EXTRAIT DE TEXTE:

'''

Dur, dur, d'être « progressistes » en macronie en 2021

POLITISCOPE. A l'aile gauche du macronisme, Territoire de Progrès regroupe deux catégories de soutiens du futur candidat-président : ceux qui, tel Gilles Savary, prennent leurs distance pour tenter d'infléchir le centre de gravité de LREM... vers la gauche. Et ceux, ministres comme Olivier Dussopt, Emmanuelle Wargon, mais aussi Florence Parly ou Elisabeth Borne, qui, tiraillés entre leur loyauté au président et leur désir de peser dans le rapport de force, peinent à faire exister ce courant "social-démocrate". Vivre ou mourir en macronie, « TDP » doit choisir.
(Crédits : Philippe Wojazer)

Il est loin le temps où Emmanuel Macron rencontrait le pôle des réformateurs du PS à Léognan en Gironde. C'était la fin août 2015, et le ministre de l'Economie de François Hollande y retrouvait notamment les socialistes Gérard Collomb, Gilles Savary, et Jean-Marie Le Guen. La rencontre avait été fructueuse, les débats riches, les espoirs intenses. Ces aînés de la politiques, qui se définissaient comme « sociaux-démocrates », avaient cru trouver en Emmanuel Macron leur meilleur champion. Très logiquement, les trois hommes appelèrent à voter pour lui en 2017. Gérard Collomb devint l'un de ses plus proches avant de rompre brutalement suite à l'affaire Benalla.

'''

LISTING BRUT:
'''

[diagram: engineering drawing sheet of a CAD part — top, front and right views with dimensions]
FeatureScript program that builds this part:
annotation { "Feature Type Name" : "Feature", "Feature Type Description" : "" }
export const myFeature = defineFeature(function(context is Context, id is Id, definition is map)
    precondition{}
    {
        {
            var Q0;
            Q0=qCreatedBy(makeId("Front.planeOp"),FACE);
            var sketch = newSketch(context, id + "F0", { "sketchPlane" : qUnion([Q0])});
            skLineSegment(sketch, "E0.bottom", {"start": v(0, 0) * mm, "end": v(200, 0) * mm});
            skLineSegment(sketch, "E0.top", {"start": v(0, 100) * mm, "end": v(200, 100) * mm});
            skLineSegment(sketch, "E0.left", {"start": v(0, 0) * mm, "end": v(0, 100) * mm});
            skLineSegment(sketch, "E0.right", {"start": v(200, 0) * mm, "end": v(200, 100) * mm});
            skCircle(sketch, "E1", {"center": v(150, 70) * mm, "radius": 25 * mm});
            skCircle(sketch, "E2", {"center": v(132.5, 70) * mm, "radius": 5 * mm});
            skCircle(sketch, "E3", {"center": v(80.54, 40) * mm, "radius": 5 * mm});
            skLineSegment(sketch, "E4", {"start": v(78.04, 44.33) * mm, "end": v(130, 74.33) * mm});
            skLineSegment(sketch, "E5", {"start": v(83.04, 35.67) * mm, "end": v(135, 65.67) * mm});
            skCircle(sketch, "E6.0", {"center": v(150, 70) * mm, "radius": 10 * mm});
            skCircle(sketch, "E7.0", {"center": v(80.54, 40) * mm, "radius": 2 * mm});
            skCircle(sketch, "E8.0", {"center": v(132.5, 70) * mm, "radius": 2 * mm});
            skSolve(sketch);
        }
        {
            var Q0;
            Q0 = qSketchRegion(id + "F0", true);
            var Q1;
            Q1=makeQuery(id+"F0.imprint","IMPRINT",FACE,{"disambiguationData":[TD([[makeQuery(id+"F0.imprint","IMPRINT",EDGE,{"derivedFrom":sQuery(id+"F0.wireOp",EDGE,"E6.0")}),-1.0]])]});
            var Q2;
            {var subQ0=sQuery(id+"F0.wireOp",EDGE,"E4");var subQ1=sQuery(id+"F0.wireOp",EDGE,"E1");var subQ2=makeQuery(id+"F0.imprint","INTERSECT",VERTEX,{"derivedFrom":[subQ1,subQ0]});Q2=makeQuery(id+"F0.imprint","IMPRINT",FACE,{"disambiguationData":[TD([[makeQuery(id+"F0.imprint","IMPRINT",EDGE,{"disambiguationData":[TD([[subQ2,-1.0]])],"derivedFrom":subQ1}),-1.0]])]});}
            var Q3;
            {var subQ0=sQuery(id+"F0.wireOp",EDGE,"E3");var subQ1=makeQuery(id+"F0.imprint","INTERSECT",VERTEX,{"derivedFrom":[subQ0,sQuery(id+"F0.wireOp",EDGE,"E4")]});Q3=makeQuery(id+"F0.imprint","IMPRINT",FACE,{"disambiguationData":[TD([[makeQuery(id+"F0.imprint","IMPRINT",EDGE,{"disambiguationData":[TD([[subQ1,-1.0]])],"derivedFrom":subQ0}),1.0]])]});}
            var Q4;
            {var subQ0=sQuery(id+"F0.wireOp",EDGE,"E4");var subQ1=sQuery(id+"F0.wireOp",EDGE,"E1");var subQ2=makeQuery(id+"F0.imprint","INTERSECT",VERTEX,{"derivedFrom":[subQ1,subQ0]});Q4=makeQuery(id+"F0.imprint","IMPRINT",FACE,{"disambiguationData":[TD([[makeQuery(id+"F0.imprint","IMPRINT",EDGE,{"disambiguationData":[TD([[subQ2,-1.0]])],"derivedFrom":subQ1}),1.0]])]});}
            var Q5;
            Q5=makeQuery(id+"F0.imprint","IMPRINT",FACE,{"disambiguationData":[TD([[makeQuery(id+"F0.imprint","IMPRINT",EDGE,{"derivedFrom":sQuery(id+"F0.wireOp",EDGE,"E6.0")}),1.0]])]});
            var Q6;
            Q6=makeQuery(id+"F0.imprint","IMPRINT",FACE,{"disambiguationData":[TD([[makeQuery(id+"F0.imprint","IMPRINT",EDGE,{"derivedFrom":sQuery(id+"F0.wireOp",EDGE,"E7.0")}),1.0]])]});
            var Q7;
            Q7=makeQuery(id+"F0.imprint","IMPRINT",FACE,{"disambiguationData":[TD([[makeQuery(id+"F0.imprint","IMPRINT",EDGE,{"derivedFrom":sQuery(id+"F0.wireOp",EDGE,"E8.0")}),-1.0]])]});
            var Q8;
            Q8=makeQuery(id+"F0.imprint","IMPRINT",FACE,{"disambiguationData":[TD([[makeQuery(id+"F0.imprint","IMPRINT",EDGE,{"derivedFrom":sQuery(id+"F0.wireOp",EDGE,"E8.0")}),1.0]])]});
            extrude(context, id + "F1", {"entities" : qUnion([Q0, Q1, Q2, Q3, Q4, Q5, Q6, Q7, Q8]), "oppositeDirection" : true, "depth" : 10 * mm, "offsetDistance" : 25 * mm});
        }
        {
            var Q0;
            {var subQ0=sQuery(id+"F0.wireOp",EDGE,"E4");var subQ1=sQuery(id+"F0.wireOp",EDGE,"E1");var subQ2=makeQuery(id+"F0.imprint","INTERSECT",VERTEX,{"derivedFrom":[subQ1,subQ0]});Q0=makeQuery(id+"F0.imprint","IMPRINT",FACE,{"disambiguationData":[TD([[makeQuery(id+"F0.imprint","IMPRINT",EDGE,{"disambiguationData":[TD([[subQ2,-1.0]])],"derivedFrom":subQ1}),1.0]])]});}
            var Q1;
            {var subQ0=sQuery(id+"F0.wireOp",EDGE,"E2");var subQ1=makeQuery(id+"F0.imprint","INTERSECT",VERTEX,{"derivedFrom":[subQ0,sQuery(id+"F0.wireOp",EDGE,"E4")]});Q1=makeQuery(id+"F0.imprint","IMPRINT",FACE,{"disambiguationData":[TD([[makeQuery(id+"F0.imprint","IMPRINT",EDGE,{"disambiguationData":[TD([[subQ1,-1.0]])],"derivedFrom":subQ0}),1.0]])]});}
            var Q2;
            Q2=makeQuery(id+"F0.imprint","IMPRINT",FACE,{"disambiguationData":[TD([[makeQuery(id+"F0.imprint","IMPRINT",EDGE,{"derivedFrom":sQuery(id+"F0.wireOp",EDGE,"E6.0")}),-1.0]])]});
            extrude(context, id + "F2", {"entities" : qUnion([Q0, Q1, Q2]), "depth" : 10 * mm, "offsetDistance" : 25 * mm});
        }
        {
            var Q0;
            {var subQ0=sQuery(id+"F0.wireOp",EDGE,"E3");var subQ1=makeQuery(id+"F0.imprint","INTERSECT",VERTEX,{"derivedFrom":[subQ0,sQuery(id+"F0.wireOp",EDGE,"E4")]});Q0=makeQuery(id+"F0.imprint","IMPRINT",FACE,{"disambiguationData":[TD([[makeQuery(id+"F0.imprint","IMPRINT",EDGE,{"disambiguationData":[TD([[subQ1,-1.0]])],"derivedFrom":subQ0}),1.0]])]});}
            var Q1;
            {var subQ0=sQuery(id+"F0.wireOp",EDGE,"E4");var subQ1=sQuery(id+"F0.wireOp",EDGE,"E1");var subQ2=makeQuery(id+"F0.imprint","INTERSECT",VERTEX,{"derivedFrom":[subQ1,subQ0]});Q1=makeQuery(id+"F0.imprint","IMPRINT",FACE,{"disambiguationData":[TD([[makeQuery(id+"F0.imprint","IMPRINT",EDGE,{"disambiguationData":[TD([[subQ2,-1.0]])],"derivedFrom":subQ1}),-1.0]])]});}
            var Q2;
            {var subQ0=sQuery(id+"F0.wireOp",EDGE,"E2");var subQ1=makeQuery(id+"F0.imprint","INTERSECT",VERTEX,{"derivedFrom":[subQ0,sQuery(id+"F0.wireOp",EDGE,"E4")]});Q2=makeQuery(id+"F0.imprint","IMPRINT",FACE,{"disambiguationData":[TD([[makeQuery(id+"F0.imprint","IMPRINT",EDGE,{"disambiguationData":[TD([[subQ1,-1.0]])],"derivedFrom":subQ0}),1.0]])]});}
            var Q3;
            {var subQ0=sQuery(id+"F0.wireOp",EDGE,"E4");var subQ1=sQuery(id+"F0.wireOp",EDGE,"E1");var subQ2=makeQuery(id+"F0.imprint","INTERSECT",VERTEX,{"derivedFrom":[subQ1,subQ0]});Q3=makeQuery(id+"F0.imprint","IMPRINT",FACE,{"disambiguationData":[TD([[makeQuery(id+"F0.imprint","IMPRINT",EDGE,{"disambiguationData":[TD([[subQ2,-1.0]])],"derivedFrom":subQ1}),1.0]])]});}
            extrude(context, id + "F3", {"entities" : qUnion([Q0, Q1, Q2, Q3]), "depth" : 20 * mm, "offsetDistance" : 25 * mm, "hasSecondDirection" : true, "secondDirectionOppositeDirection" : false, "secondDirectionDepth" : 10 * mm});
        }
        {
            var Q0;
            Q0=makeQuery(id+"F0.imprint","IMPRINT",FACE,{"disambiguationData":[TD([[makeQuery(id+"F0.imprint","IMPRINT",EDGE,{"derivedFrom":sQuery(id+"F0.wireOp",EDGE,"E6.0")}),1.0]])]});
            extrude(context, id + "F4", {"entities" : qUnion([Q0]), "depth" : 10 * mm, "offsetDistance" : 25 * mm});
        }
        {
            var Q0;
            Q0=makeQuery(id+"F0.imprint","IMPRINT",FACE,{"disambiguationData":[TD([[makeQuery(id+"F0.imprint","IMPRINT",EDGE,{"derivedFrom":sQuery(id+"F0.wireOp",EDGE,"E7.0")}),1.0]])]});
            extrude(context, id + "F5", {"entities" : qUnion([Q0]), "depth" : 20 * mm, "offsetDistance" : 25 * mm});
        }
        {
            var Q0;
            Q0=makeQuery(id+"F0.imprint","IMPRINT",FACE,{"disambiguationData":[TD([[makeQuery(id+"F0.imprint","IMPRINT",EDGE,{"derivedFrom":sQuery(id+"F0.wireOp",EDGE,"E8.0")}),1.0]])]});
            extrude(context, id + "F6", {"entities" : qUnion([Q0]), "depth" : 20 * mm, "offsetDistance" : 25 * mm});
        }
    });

'''

CONSIGNE 1: Modifie le passage du listing qui va de son début jusqu'à la ligne contenant « v(78.04, 44.33) * » incluse, en remplaçant partout « skLineSegment » par « skLine » sans rien changer d'autre.
CONSIGNE 2: Reprends l'article sur les progressistes en macronie à partir de l'endroit où il s'arrête.
L'article et le listing constituent deux documents indépendants l'un de l'autre.

RÉPONSE FINALE 1:
[diagram: engineering drawing sheet of a CAD part — top, front and right views with dimensions]
FeatureScript program that builds this part:
annotation { "Feature Type Name" : "Feature", "Feature Type Description" : "" }
export const myFeature = defineFeature(function(context is Context, id is Id, definition is map)
    precondition{}
    {
        {
            var Q0;
            Q0=qCreatedBy(makeId("Front.planeOp"),FACE);
            var sketch = newSketch(context, id + "F0", { "sketchPlane" : qUnion([Q0])});
            skLine(sketch, "E0.bottom", {"start": v(0, 0) * mm, "end": v(200, 0) * mm});
            skLine(sketch, "E0.top", {"start": v(0, 100) * mm, "end": v(200, 100) * mm});
            skLine(sketch, "E0.left", {"start": v(0, 0) * mm, "end": v(0, 100) * mm});
            skLine(sketch, "E0.right", {"start": v(200, 0) * mm, "end": v(200, 100) * mm});
            skCircle(sketch, "E1", {"center": v(150, 70) * mm, "radius": 25 * mm});
            skCircle(sketch, "E2", {"center": v(132.5, 70) * mm, "radius": 5 * mm});
            skCircle(sketch, "E3", {"center": v(80.54, 40) * mm, "radius": 5 * mm});
            skLine(sketch, "E4", {"start": v(78.04, 44.33) * mm, "end": v(130, 74.33) * mm});

RÉPONSE FINALE 2:
Chez Gilles Savary, la prise de distance est plus discrète mais néanmoins réelle. Sauf que le girondin est moins affectif que le lyonnais. Plus terre-à-terre, pragmatique diront certains. L'ancien socialiste voit bien que la vague macronienne a tellement tout renversé sur son passage depuis bientôt cinq ans qu'il est bien difficile de faire sans désormais. Ce qui n'empêche pas de continuer à vouloir faire de la politique, de faire progresser le débat d'idée, de jouer le rapport de force quand il est nécessaire. Bref, d'avancer, tout en préparant l'avenir. C'est ainsi que Gilles Savary, devenant le patron du mouvement Territoire de Progrès lors de sa fondation en janvier 2020, a décidé de larguer les amarres à l'égard du parti présidentiel des origines, le bateau LREM, plus que jamais en perdition. Et si « TDP » continue de s'inscrire auprès d'Emmanuel Macron - au point d'être présenté comme « l'aile gauche » de la majorité par la presse-, ce n'est pas pour autant pour être inféodé aux novices en politique qui ont coulé « En Marche », faute d'avoir su faire vivre l'esprit des marcheurs une fois atteint le pouvoir.

C'est du moins ce que l'on comprend en lisant le texte fondateur que Gilles Savary a proposé en vue du prochain congrès de Territoire de Progrès qui doit se tenir le 9 octobre prochain. Dans cette nouvelle production, Savary rappelle que dans la tribune fondatrice de « TDP » d'octobre 2019, signée alors par 75 personnalités, la conclusion était la suivante : « Notre projet, c'est de proposer un pôle de gauche indépendant de LREM au sein de la majorité présidentielle ». Dans la tête de Savary, et de ses soutiens, il s'agit bien de constituer une nouvelle « formation politique », fondée par des « statuts », financée par des « cotisations », fixant des « lignes directrices politiques », afin de constituer une « base politique ». Autant d'objectifs et de procédures totalement absents du corpus et du fonctionnement de la coquille vide LREM.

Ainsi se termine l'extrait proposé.